(Stored data)

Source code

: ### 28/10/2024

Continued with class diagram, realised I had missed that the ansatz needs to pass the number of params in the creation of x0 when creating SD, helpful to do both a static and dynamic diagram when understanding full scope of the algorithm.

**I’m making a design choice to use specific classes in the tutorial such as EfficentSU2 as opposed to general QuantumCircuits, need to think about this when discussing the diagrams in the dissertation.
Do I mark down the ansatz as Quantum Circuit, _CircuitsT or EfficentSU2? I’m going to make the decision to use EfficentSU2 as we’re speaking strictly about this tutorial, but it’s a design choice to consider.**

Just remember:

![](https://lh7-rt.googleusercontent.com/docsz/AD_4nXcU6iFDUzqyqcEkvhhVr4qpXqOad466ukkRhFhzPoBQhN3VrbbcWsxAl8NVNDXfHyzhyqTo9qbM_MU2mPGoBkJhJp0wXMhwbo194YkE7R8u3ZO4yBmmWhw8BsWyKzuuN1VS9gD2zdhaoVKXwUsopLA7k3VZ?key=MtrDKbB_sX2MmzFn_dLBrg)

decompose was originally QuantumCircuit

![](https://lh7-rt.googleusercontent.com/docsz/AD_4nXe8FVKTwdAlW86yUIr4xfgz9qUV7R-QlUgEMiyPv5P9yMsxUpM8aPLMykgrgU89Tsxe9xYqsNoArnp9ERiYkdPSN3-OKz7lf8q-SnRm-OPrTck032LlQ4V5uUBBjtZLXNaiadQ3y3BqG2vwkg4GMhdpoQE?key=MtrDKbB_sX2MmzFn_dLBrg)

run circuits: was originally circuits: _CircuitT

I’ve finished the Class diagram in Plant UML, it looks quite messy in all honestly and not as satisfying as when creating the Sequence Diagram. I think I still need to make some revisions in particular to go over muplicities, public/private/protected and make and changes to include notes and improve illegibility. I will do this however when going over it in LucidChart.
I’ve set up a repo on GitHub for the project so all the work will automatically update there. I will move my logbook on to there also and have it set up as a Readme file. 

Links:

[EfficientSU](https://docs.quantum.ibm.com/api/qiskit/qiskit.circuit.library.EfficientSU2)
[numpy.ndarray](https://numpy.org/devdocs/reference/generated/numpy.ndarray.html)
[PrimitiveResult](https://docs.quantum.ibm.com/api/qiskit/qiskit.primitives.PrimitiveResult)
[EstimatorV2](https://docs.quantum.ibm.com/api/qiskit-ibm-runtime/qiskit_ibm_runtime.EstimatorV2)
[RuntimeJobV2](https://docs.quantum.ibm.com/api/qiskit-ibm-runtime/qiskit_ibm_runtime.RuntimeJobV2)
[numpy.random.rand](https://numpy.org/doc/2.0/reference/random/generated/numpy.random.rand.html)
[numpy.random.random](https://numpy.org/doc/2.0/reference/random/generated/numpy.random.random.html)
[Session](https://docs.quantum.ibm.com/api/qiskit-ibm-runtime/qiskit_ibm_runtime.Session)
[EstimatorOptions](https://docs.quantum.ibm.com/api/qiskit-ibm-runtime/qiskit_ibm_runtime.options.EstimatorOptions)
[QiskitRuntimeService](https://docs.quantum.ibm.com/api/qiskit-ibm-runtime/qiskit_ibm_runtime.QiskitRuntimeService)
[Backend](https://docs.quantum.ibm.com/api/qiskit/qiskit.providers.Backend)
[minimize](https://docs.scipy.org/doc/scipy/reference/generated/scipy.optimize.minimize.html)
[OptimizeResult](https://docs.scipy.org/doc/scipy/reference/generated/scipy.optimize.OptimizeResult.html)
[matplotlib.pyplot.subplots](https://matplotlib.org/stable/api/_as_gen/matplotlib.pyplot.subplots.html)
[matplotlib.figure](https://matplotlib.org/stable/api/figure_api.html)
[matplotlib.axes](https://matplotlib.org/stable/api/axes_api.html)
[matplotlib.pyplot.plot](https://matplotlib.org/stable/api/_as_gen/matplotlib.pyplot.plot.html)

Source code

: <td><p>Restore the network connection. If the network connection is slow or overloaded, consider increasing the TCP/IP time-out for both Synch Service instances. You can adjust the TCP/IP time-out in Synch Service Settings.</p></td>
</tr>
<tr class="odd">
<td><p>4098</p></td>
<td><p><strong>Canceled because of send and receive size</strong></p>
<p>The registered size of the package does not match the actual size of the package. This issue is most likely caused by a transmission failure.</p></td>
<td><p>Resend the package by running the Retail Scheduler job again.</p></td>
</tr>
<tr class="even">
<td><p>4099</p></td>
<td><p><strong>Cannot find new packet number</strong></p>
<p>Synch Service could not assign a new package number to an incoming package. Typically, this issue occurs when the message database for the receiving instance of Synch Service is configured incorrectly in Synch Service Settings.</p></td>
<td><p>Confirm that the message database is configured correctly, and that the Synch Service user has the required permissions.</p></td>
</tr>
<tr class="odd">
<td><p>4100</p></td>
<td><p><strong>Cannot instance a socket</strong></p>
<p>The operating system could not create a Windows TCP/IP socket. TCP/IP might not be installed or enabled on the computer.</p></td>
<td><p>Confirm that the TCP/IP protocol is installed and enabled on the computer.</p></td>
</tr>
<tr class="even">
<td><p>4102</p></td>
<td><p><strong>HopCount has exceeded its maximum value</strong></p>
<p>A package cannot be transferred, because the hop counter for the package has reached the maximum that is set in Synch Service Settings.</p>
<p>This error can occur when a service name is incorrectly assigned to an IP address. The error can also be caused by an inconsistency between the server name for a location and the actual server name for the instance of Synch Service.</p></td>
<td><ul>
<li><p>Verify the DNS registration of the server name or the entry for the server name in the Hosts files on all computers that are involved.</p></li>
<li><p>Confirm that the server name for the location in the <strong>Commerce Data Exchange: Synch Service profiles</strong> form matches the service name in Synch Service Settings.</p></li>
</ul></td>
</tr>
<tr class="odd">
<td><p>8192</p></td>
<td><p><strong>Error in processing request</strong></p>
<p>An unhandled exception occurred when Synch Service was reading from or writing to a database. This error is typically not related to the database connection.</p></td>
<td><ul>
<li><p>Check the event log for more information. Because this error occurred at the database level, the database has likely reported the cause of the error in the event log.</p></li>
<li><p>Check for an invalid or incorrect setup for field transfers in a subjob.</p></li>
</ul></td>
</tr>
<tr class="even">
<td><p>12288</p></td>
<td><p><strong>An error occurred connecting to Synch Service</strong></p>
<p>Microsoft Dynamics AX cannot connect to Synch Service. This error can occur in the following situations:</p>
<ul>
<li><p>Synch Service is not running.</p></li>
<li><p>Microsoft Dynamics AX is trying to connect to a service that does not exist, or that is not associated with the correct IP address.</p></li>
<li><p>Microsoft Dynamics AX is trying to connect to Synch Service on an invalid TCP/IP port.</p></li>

(End Stored data)

Exercise requirements: I'd like all of the entries written out again exactly as they appear above.

Result of the task:
Source code

: ### 28/10/2024

Continued with class diagram, realised I had missed that the ansatz needs to pass the number of params in the creation of x0 when creating SD, helpful to do both a static and dynamic diagram when understanding full scope of the algorithm.

**I’m making a design choice to use specific classes in the tutorial such as EfficentSU2 as opposed to general QuantumCircuits, need to think about this when discussing the diagrams in the dissertation.
Do I mark down the ansatz as Quantum Circuit, _CircuitsT or EfficentSU2? I’m going to make the decision to use EfficentSU2 as we’re speaking strictly about this tutorial, but it’s a design choice to consider.**

Just remember:

![](https://lh7-rt.googleusercontent.com/docsz/AD_4nXcU6iFDUzqyqcEkvhhVr4qpXqOad466ukkRhFhzPoBQhN3VrbbcWsxAl8NVNDXfHyzhyqTo9qbM_MU2mPGoBkJhJp0wXMhwbo194YkE7R8u3ZO4yBmmWhw8BsWyKzuuN1VS9gD2zdhaoVKXwUsopLA7k3VZ?key=MtrDKbB_sX2MmzFn_dLBrg)

decompose was originally QuantumCircuit

![](https://lh7-rt.googleusercontent.com/docsz/AD_4nXe8FVKTwdAlW86yUIr4xfgz9qUV7R-QlUgEMiyPv5P9yMsxUpM8aPLMykgrgU89Tsxe9xYqsNoArnp9ERiYkdPSN3-OKz7lf8q-SnRm-OPrTck032LlQ4V5uUBBjtZLXNaiadQ3y3BqG2vwkg4GMhdpoQE?key=MtrDKbB_sX2MmzFn_dLBrg)

run circuits: was originally circuits: _CircuitT

I’ve finished the Class diagram in Plant UML, it looks quite messy in all honestly and not as satisfying as when creating the Sequence Diagram. I think I still need to make some revisions in particular to go over muplicities, public/private/protected and make and changes to include notes and improve illegibility. I will do this however when going over it in LucidChart.
I’ve set up a repo on GitHub for the project so all the work will automatically update there. I will move my logbook on to there also and have it set up as a Readme file. 

Links:

[EfficientSU](https://docs.quantum.ibm.com/api/qiskit/qiskit.circuit.library.EfficientSU2)
[numpy.ndarray](https://numpy.org/devdocs/reference/generated/numpy.ndarray.html)
[PrimitiveResult](https://docs.quantum.ibm.com/api/qiskit/qiskit.primitives.PrimitiveResult)
[EstimatorV2](https://docs.quantum.ibm.com/api/qiskit-ibm-runtime/qiskit_ibm_runtime.EstimatorV2)
[RuntimeJobV2](https://docs.quantum.ibm.com/api/qiskit-ibm-runtime/qiskit_ibm_runtime.RuntimeJobV2)
[numpy.random.rand](https://numpy.org/doc/2.0/reference/random/generated/numpy.random.rand.html)
[numpy.random.random](https://numpy.org/doc/2.0/reference/random/generated/numpy.random.random.html)
[Session](https://docs.quantum.ibm.com/api/qiskit-ibm-runtime/qiskit_ibm_runtime.Session)
[EstimatorOptions](https://docs.quantum.ibm.com/api/qiskit-ibm-runtime/qiskit_ibm_runtime.options.EstimatorOptions)
[QiskitRuntimeService](https://docs.quantum.ibm.com/api/qiskit-ibm-runtime/qiskit_ibm_runtime.QiskitRuntimeService)
[Backend](https://docs.quantum.ibm.com/api/qiskit/qiskit.providers.Backend)
[minimize](https://docs.scipy.org/doc/scipy/reference/generated/scipy.optimize.minimize.html)
[OptimizeResult](https://docs.scipy.org/doc/scipy/reference/generated/scipy.optimize.OptimizeResult.html)
[matplotlib.pyplot.subplots](https://matplotlib.org/stable/api/_as_gen/matplotlib.pyplot.subplots.html)
[matplotlib.figure](https://matplotlib.org/stable/api/figure_api.html)
[matplotlib.axes](https://matplotlib.org/stable/api/axes_api.html)
[matplotlib.pyplot.plot](https://matplotlib.org/stable/api/_as_gen/matplotlib.pyplot.plot.html)

Source code

: <td><p>Restore the network connection. If the network connection is slow or overloaded, consider increasing the TCP/IP time-out for both Synch Service instances. You can adjust the TCP/IP time-out in Synch Service Settings.</p></td>
</tr>
<tr class="odd">
<td><p>4098</p></td>
<td><p><strong>Canceled because of send and receive size</strong></p>
<p>The registered size of the package does not match the actual size of the package. This issue is most likely caused by a transmission failure.</p></td>
<td><p>Resend the package by running the Retail Scheduler job again.</p></td>
</tr>
<tr class="even">
<td><p>4099</p></td>
<td><p><strong>Cannot find new packet number</strong></p>
<p>Synch Service could not assign a new package number to an incoming package. Typically, this issue occurs when the message database for the receiving instance of Synch Service is configured incorrectly in Synch Service Settings.</p></td>
<td><p>Confirm that the message database is configured correctly, and that the Synch Service user has the required permissions.</p></td>
</tr>
<tr class="odd">
<td><p>4100</p></td>
<td><p><strong>Cannot instance a socket</strong></p>
<p>The operating system could not create a Windows TCP/IP socket. TCP/IP might not be installed or enabled on the computer.</p></td>
<td><p>Confirm that the TCP/IP protocol is installed and enabled on the computer.</p></td>
</tr>
<tr class="even">
<td><p>4102</p></td>
<td><p><strong>HopCount has exceeded its maximum value</strong></p>
<p>A package cannot be transferred, because the hop counter for the package has reached the maximum that is set in Synch Service Settings.</p>
<p>This error can occur when a service name is incorrectly assigned to an IP address. The error can also be caused by an inconsistency between the server name for a location and the actual server name for the instance of Synch Service.</p></td>
<td><ul>
<li><p>Verify the DNS registration of the server name or the entry for the server name in the Hosts files on all computers that are involved.</p></li>
<li><p>Confirm that the server name for the location in the <strong>Commerce Data Exchange: Synch Service profiles</strong> form matches the service name in Synch Service Settings.</p></li>
</ul></td>
</tr>
<tr class="odd">
<td><p>8192</p></td>
<td><p><strong>Error in processing request</strong></p>
<p>An unhandled exception occurred when Synch Service was reading from or writing to a database. This error is typically not related to the database connection.</p></td>
<td><ul>
<li><p>Check the event log for more information. Because this error occurred at the database level, the database has likely reported the cause of the error in the event log.</p></li>
<li><p>Check for an invalid or incorrect setup for field transfers in a subjob.</p></li>
</ul></td>
</tr>
<tr class="even">
<td><p>12288</p></td>
<td><p><strong>An error occurred connecting to Synch Service</strong></p>
<p>Microsoft Dynamics AX cannot connect to Synch Service. This error can occur in the following situations:</p>
<ul>
<li><p>Synch Service is not running.</p></li>
<li><p>Microsoft Dynamics AX is trying to connect to a service that does not exist, or that is not associated with the correct IP address.</p></li>
<li><p>Microsoft Dynamics AX is trying to connect to Synch Service on an invalid TCP/IP port.</p></li>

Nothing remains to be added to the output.